▸ Study text
********
Thomas Gottschalk ’64
Senior Vice President
and General Counsel,
General Motors Corporation

Introduction

At Earlham College, we teach law to expand our students’ vision as citizens as well as to enhance their career choices. Today’s citizen, just as today’s lawyer, needs an understanding of law to function effectively in a world where law is a constant reality. So we teach law as a liberal art — important as an intellectual subject: a social, political and economic tool: and as preprofessional preparation for careers in the law.

Law as a Liberal Art

Earlham offers Legal Studies as a minor field of study rather than a major. Law schools tell us that there is no particular undergraduate major that best prepares students for law school. Earlham’s Legal Studies Program is therefore compatible with all majors, letting our students pursue a full liberal arts education. Of course, the program also prepares students for law school should some choose to pursue law as a career. A liberal arts college does not teach philosophy or music or biology primarily because they lead to particular careers, but because these fields are relevant to any serious effort to live a full and useful life. Law is a central liberal art in this sense, and that is how we seek to teach it.
********
▸ Input data
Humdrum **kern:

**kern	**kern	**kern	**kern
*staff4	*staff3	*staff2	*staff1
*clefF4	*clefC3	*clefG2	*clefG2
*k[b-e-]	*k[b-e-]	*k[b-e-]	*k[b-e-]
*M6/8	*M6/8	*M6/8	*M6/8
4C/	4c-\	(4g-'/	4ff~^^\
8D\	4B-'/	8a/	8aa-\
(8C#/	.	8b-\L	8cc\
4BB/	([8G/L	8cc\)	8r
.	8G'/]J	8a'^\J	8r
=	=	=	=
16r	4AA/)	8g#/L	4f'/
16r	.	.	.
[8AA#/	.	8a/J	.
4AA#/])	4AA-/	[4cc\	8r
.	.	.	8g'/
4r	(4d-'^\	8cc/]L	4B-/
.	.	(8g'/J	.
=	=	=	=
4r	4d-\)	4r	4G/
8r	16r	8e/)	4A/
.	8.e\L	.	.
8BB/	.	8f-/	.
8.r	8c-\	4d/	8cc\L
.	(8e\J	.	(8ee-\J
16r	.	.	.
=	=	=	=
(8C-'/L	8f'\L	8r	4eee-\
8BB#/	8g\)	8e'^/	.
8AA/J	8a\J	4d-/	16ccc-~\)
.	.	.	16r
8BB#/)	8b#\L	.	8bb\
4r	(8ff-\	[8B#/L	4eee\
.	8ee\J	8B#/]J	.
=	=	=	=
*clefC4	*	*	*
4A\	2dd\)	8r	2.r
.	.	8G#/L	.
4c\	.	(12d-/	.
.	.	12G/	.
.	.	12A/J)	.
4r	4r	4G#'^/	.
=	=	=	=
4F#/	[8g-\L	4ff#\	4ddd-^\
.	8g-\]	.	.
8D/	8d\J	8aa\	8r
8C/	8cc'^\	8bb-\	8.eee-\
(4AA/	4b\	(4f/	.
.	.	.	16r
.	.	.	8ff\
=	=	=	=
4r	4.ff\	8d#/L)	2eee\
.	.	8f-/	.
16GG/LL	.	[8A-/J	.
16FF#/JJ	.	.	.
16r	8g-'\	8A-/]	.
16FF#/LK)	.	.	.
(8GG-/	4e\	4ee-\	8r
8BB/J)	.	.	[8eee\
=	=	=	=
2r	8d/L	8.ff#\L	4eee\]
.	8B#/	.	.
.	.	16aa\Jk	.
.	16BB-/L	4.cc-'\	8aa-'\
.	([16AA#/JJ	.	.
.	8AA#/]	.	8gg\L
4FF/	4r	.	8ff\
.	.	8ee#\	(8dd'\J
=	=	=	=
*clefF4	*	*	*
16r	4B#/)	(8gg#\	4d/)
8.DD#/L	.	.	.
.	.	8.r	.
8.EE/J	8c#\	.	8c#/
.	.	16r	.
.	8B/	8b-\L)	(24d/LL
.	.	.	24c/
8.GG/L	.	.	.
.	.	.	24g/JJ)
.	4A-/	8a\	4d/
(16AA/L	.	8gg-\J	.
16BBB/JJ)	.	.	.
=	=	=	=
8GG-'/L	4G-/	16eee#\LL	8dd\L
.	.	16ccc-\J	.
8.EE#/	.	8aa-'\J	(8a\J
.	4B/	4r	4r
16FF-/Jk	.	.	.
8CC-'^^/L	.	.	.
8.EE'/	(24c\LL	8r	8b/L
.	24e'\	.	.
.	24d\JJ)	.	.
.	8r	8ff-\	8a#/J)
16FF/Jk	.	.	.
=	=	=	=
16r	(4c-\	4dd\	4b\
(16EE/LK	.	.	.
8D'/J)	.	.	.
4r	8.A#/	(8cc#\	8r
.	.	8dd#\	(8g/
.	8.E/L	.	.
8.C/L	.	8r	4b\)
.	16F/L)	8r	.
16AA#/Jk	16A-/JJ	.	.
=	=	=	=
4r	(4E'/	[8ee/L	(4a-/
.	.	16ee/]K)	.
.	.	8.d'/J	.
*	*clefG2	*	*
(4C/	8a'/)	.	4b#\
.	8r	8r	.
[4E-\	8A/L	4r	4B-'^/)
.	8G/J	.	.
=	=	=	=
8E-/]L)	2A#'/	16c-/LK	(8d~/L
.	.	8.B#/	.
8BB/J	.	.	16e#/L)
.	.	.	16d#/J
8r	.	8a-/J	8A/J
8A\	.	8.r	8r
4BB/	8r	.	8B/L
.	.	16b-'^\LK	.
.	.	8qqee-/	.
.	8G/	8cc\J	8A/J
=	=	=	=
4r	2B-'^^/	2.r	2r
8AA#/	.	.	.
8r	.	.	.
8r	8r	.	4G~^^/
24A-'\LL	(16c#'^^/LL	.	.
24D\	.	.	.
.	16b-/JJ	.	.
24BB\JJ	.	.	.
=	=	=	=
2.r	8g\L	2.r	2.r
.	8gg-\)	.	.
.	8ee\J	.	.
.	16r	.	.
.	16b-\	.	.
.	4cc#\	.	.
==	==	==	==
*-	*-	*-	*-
********
▸ Problems to solve
a. In the text on Earlham College's Legal Studies Program, is Legal Studies offered as a major or as a minor field of study?
b. Pick up the text on Earlham College's Legal Studies Program after its last sentence and continue it.

▸ Answers by item
a. As a minor field of study, not a major.

b.
For pre-law students Legal Studies provides an informed and realistic sense of what law is and how it functions in society. We study the history, politics and ethics of the law, and ask continually what the law ought to be. So our minor in Legal Studies helps to produce lawyers who are well-rounded, liberally educated, ethically sensitive and prepared for a changing world.

We would be sorry, however, if our program were chosen only by students planning to go to law school. For us, undergraduate legal education offers a special entree to moral and political education. To study law is to study rights and duties, ways of making change happen, structures and functions of government, “the rules of the game.” This knowledge should be widely shared in a democracy, not limited to a professional class of lawyers. We do not claim that law is relevant to every career, although in fact there is hardly a human activity not regulated or influenced by law. We do claim, however, that law affects all of us profoundly in our everyday and professional lives and, if we take responsibility for it, we can in turn affect the law profoundly. This is reason enough for all of us to learn something about law.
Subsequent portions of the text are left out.